> **TEXT FOR ANALYSIS**:
•••
This is a bit of a wart in the implementation of IF NOT EXISTS for tables and schemas. Basically, they're an upsert attempt, and PostgreSQL doesn't handle the race conditions cleanly. It's safe, but ugly.

If the schema is being concurrently created in another session but isn't yet committed, then it both exists and does not exist, depending on who you are and how you look. It's not possible for other transactions to "see" the new schema in the system catalogs because it's uncommitted, so it's entry in pg_namespace is not visible to other transactions. So CREATE SCHEMA / CREATE TABLE tries to create it because, as far as it's concerned, the object doesn't exist.

However, that inserts a row into a table with a unique constraint. Unique constraints must be able to see uncommitted rows in order to function. So the insert blocks (stops) until the first transaction that did the CREATE either commits or rolls back. If it commits, the second transaction aborts, because it tried to insert a row that violates a unique constraint. CREATE SCHEMA isn't smart enough to catch this case and re-try.
•••
> **TASK SET**:
1. Write down, word for word, the stretch of the PostgreSQL passage from "If the schema" through "case and re-try.".
2. From the listing, extract verbatim the stretch from the line containing "Which has a higher value, 2022-02 or 2019-11?" through the end of the listing. Omit the picture markers.
The listing that follows has no connection to the PostgreSQL passage.

> **SOURCE MATERIAL**:
•••
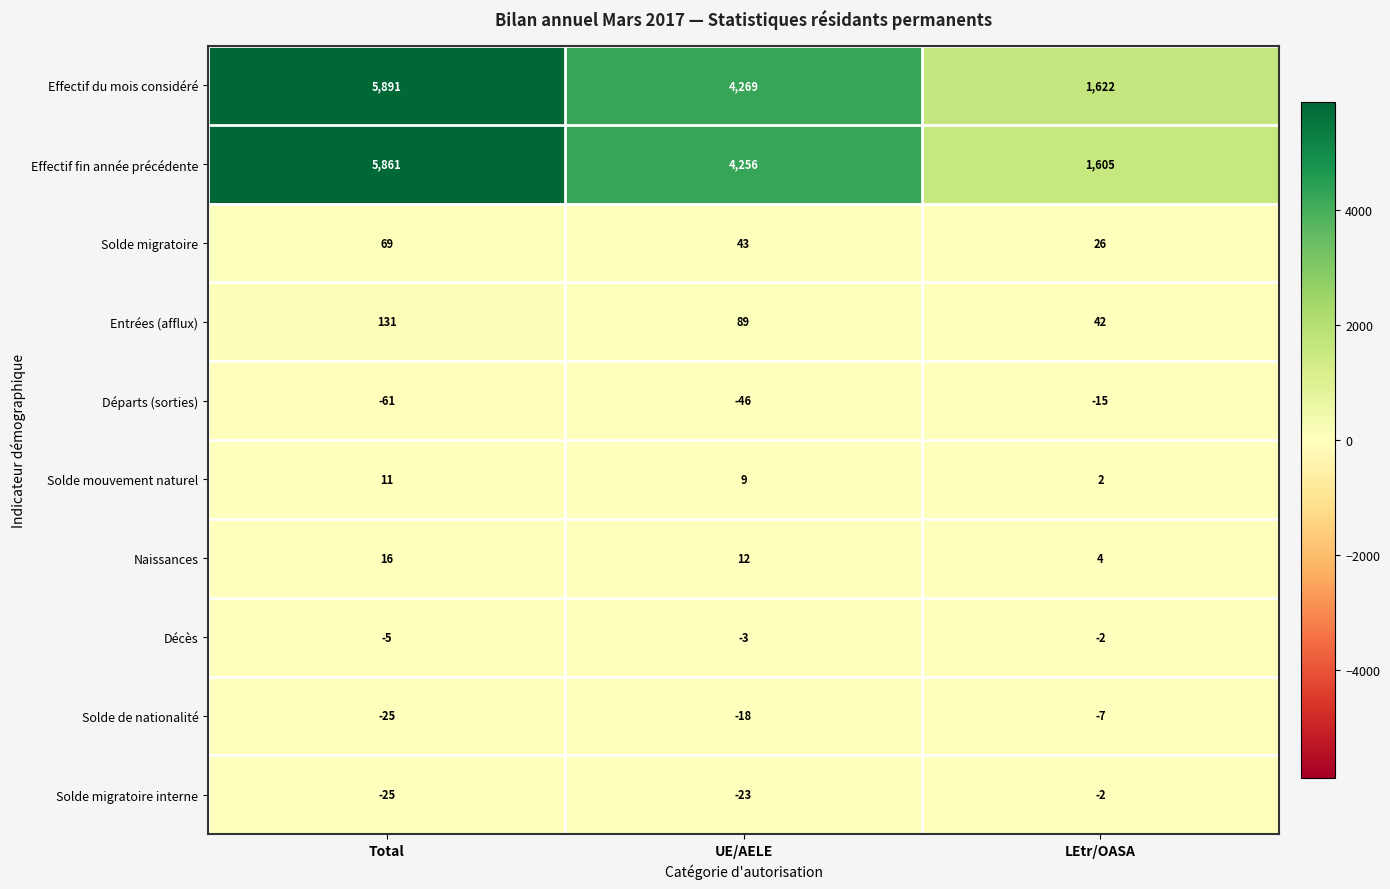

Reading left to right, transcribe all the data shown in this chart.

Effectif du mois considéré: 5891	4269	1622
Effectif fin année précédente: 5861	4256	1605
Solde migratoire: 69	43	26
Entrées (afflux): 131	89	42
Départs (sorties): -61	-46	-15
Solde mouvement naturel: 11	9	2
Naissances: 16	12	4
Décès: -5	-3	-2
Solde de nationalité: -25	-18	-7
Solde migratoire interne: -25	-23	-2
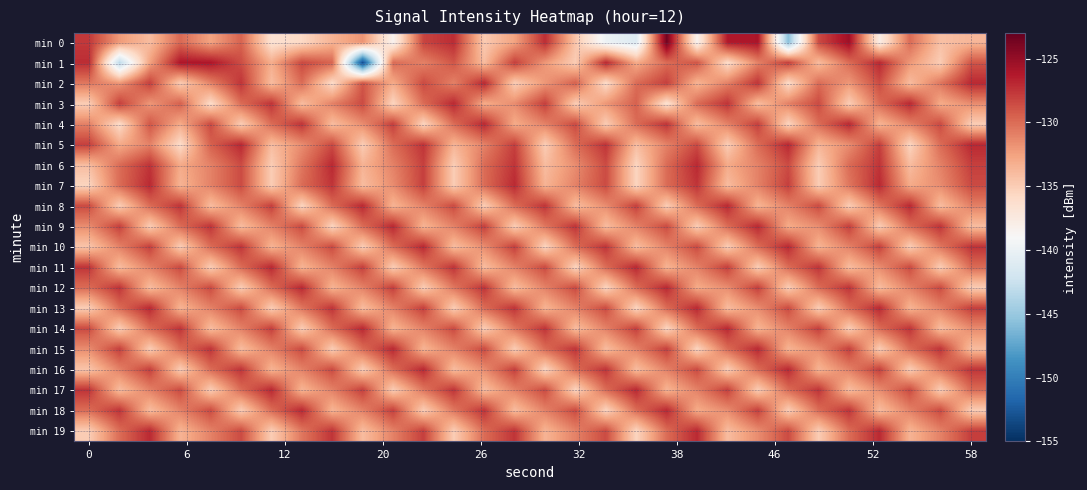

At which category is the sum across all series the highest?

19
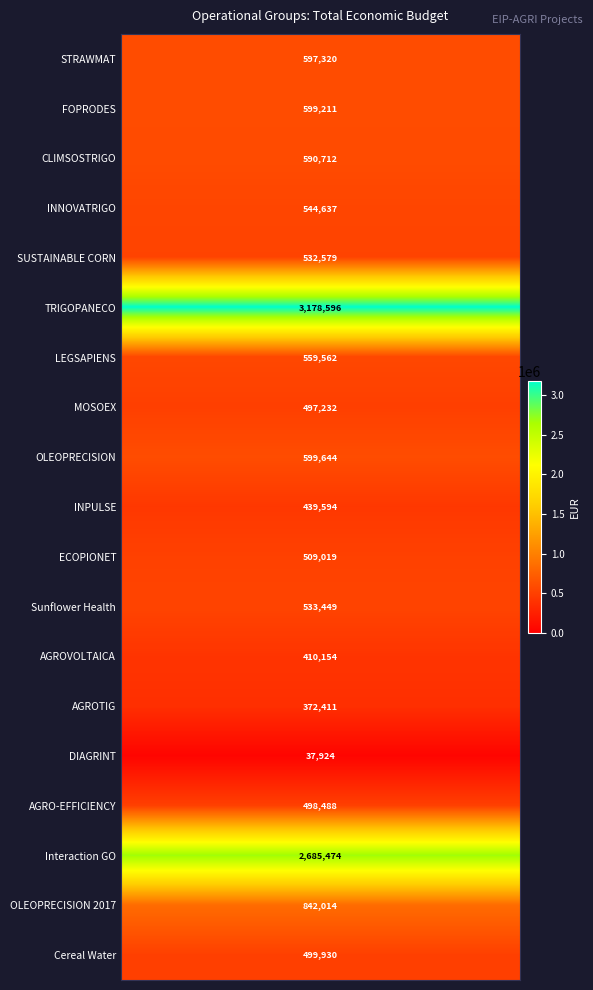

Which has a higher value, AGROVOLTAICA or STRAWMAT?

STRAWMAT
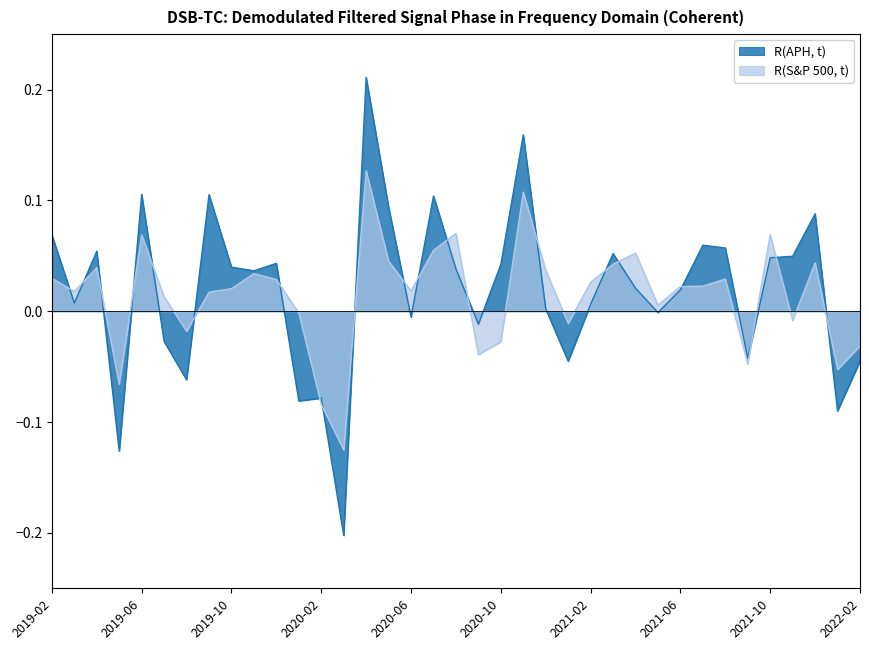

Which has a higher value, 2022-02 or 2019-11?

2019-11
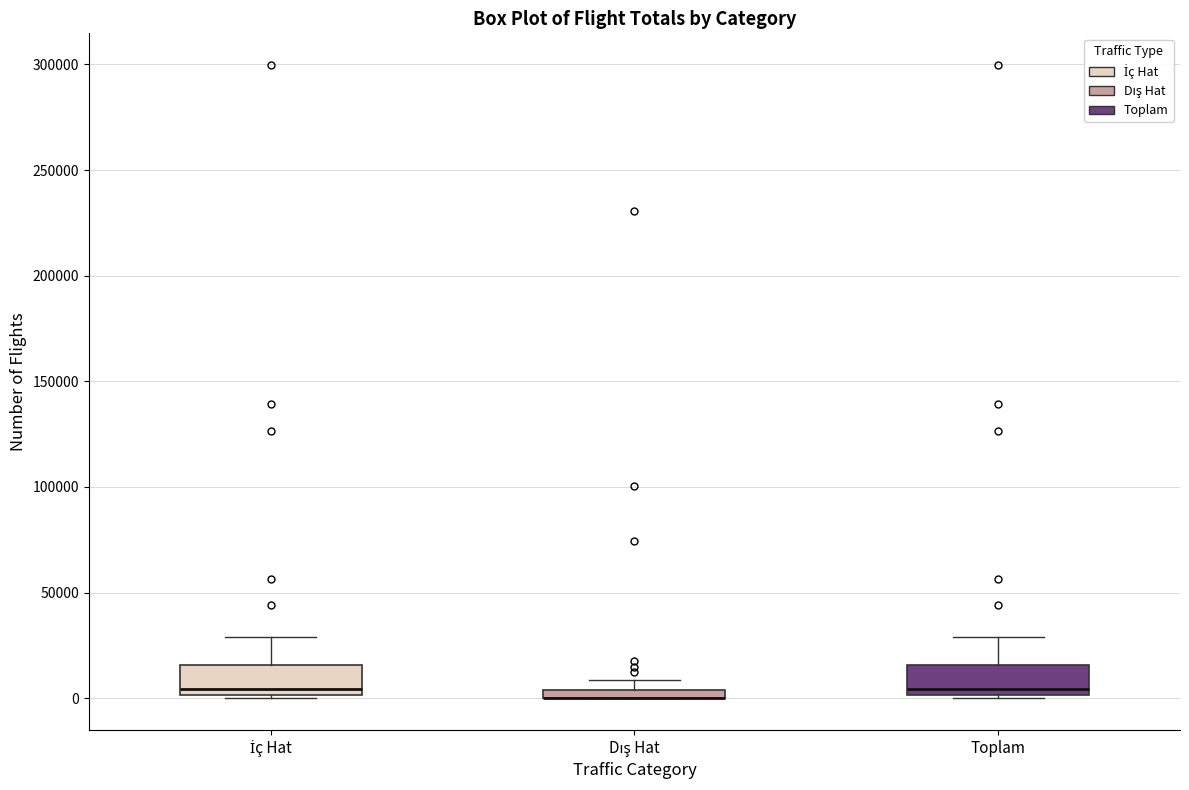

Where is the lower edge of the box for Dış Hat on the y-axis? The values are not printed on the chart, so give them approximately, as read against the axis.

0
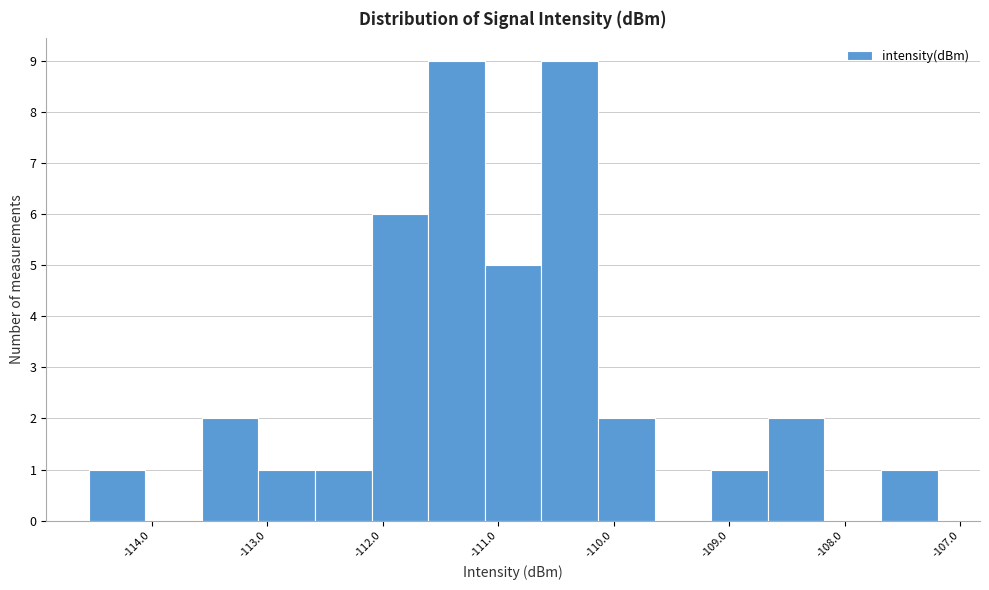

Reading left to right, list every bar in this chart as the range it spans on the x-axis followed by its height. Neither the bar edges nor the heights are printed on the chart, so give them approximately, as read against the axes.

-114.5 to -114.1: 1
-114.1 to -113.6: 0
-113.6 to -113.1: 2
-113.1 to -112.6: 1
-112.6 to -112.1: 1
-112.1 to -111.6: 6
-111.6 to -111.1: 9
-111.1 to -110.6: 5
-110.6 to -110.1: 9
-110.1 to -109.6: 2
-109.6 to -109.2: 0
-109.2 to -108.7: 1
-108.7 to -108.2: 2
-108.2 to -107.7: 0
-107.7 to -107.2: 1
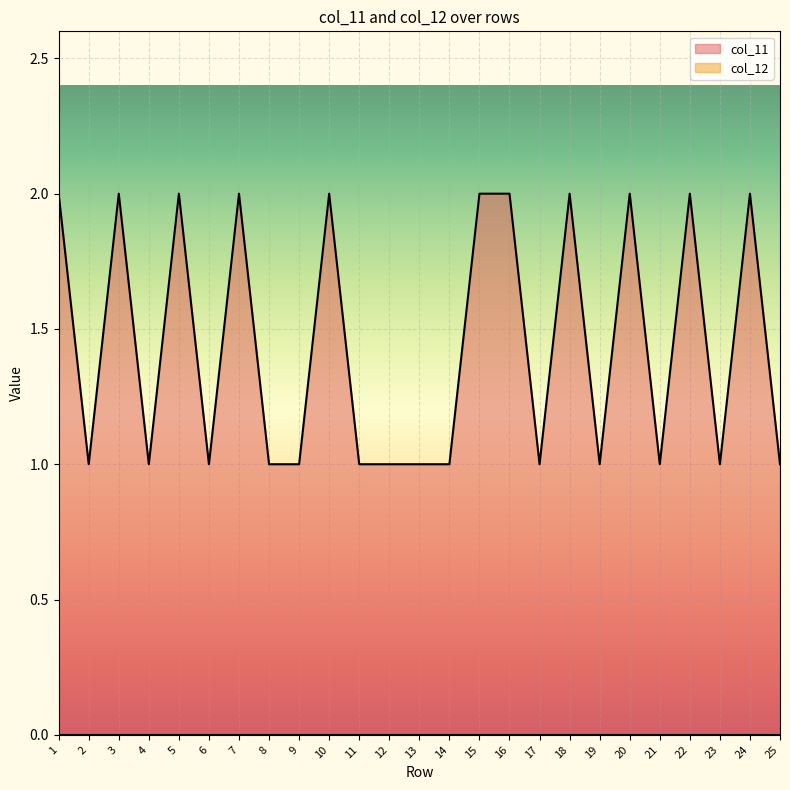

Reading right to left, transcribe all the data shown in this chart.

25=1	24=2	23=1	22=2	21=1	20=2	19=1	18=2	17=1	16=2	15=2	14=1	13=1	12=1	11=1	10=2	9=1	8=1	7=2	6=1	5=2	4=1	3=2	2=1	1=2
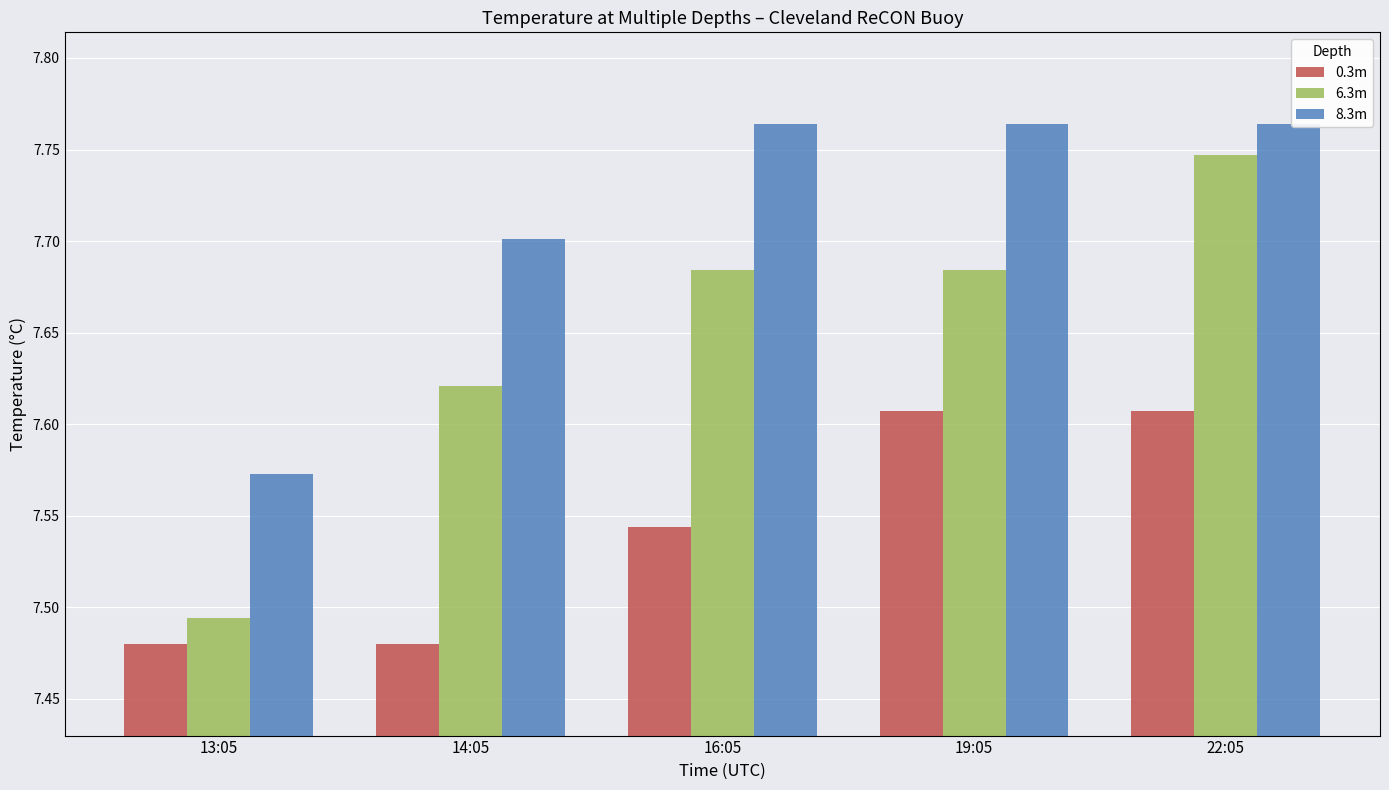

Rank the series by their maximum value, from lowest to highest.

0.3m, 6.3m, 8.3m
•••
> **ANSWERS TO THE TASKS**:
1.
If the schema is being concurrently created in another session but isn't yet committed, then it both exists and does not exist, depending on who you are and how you look. It's not possible for other transactions to "see" the new schema in the system catalogs because it's uncommitted, so it's entry in pg_namespace is not visible to other transactions. So CREATE SCHEMA / CREATE TABLE tries to create it because, as far as it's concerned, the object doesn't exist.

However, that inserts a row into a table with a unique constraint. Unique constraints must be able to see uncommitted rows in order to function. So the insert blocks (stops) until the first transaction that did the CREATE either commits or rolls back. If it commits, the second transaction aborts, because it tried to insert a row that violates a unique constraint. CREATE SCHEMA isn't smart enough to catch this case and re-try.

2.
Which has a higher value, 2022-02 or 2019-11?

2019-11

Where is the lower edge of the box for Dış Hat on the y-axis? The values are not printed on the chart, so give them approximately, as read against the axis.

0

Reading left to right, list every bar in this chart as the range it spans on the x-axis followed by its height. Neither the bar edges nor the heights are printed on the chart, so give them approximately, as read against the axes.

-114.5 to -114.1: 1
-114.1 to -113.6: 0
-113.6 to -113.1: 2
-113.1 to -112.6: 1
-112.6 to -112.1: 1
-112.1 to -111.6: 6
-111.6 to -111.1: 9
-111.1 to -110.6: 5
-110.6 to -110.1: 9
-110.1 to -109.6: 2
-109.6 to -109.2: 0
-109.2 to -108.7: 1
-108.7 to -108.2: 2
-108.2 to -107.7: 0
-107.7 to -107.2: 1

Reading right to left, transcribe all the data shown in this chart.

25=1	24=2	23=1	22=2	21=1	20=2	19=1	18=2	17=1	16=2	15=2	14=1	13=1	12=1	11=1	10=2	9=1	8=1	7=2	6=1	5=2	4=1	3=2	2=1	1=2

Rank the series by their maximum value, from lowest to highest.

0.3m, 6.3m, 8.3m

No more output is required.